Department of Emergency Medicine, Albert Einstein College of Medicine, Montefiore, Bronx, NY.
Department of Emergency Medicine, Albert Einstein College of Medicine, Montefiore, Bronx, NY.
Ann Emerg Med. 2022 Nov;80(5):432-439. doi: 10.1016/j.annemergmed.2022.06.016. Epub 2022 Aug 12.
We conducted a randomized study to compare the efficacy and adverse event profile of 1,000 mg of intravenous acetaminophen to that of 0.5 mg of intravenous hydromorphone among patients aged 65 years or more with acute pain of severity that was sufficient enough to warrant intravenous opioids.
This randomized comparative effectiveness study with 162 participants was conducted in 2 urban emergency departments (EDs). The primary outcome was an improvement in a 0 to 10 pain scale from baseline to 60 minutes later. Secondary outcomes included the need for additional analgesic medication and adverse events that were attributable to the investigational medication. The minimum clinically important difference was an improvement of 1.3 on the 0 to 10 pain scale.

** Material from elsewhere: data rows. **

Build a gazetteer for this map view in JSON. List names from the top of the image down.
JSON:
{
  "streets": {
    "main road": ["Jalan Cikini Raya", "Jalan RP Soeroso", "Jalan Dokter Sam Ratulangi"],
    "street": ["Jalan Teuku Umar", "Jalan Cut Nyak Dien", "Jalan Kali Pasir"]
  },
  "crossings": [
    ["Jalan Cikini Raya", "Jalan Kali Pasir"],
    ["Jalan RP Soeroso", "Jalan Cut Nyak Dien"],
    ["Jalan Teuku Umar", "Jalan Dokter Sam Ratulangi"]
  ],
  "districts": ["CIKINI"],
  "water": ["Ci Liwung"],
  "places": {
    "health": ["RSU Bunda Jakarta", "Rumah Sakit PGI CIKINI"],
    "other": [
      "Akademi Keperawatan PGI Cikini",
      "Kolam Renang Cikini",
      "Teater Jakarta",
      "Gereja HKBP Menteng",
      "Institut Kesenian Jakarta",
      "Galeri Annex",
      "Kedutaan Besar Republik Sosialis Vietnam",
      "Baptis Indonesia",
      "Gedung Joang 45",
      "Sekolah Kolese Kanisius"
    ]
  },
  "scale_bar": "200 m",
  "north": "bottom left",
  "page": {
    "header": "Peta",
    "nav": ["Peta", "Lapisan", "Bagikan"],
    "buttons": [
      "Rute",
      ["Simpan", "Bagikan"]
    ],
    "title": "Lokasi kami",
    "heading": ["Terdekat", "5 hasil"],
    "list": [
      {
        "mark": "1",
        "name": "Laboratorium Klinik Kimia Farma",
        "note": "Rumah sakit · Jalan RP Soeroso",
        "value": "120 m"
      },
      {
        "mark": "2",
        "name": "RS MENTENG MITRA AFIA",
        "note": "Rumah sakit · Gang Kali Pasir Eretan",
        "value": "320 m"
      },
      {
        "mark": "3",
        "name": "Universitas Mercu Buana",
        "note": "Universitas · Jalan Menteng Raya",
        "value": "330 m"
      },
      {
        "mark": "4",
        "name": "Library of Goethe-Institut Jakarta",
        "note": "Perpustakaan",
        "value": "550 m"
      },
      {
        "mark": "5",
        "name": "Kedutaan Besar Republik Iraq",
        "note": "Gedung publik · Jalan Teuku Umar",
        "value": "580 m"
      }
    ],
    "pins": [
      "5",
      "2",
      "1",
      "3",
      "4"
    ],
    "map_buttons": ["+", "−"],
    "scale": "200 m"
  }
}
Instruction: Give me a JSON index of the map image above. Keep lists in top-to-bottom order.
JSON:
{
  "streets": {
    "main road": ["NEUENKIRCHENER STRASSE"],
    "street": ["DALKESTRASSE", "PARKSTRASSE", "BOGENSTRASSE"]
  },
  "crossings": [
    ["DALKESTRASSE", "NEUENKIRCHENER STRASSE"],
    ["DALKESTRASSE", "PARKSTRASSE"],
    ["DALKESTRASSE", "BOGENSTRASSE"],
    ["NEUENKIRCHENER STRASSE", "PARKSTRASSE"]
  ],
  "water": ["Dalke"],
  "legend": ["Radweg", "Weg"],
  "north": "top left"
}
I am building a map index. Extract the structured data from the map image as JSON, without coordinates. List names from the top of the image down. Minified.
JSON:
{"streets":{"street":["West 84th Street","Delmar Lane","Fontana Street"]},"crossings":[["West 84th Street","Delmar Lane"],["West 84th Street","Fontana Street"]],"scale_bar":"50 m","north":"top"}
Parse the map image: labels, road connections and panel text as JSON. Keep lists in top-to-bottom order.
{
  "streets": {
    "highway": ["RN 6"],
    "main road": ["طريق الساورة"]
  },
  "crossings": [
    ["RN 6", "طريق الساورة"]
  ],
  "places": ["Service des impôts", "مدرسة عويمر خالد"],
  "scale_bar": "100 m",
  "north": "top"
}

The median baseline pain score was 10 (interquartile range 8 to 10) in both the groups. By 60 minutes, patients taking acetaminophen improved by 3.6 (standard deviation 2.9) on the 0 to 10 pain scale, whereas patients taking hydromorphone improved by 4.6 (standard deviation 3.3) (95% confidence interval [CI] for the difference of 1.0 was 0.1 to 2.0). Additional analgesic medications were required for 37 (46%) of 81 patients taking acetaminophen and 31 (38%) of 81 patients taking hydromorphone (95% CI for the rounded difference of 7% was -8% to 23%). Adverse events were reported by 6 (7%) of 81 patients taking acetaminophen and 10 (12%) of 81 patients taking hydromorphone (95% CI for the difference of 5% was -4% to 14%) and included dizziness, drowsiness, headache, and nausea.
Although 0.5 mg of the intravenously administered hydromorphone was statistically superior to 1,000 mg of intravenous acetaminophen administered in older patients with acute severe pain in the ED, this difference was not clinically significant. Regardless of the medication received, many participants experienced minimal or incomplete pain relief.
我们进行了一项随机研究,比较了静脉注射 1000 毫克对乙酰氨基酚和 0.5 毫克氢吗啡酮在 65 岁及以上因急性疼痛程度足以需要静脉使用阿片类药物的患者中的疗效和不良事件谱。
这是一项在 2 家城市急诊部(ED)进行的 162 名参与者随机比较有效性研究。主要结局是从基线到 60 分钟后,0 到 10 疼痛量表的改善。次要结局包括需要额外的镇痛药物和与研究药物相关的不良事件。最小临床重要差异为 0 到 10 疼痛量表上的改善 1.3。
两组患者的基线疼痛评分中位数均为 10(四分位距 8 至 10)。在 60 分钟时,接受对乙酰氨基酚治疗的患者疼痛评分从 0 到 10 改善了 3.6(标准差 2.9),而接受氢吗啡酮治疗的患者疼痛评分改善了 4.6(标准差 3.3)(差异的 95%置信区间为 1.0 是 0.1 至 2.0)。81 名接受对乙酰氨基酚治疗的患者中有 37 名(46%)和 81 名接受氢吗啡酮治疗的患者中有 31 名(38%)需要额外的镇痛药物(95%置信区间的圆形差异为 7%为 -8%至 23%)。接受对乙酰氨基酚治疗的 81 名患者中有 6 名(7%)和接受氢吗啡酮治疗的 81 名患者中有 10 名(12%)报告了不良事件(95%置信区间的差异为 5%为 -4%至 14%),包括头晕、嗜睡、头痛和恶心。
尽管静脉注射 0.5 毫克氢吗啡酮在 ED 中治疗急性严重疼痛的老年患者中在统计学上优于静脉注射 1000 毫克对乙酰氨基酚,但这种差异无临床意义。无论接受何种药物治疗,许多患者的疼痛缓解都不明显或不完全。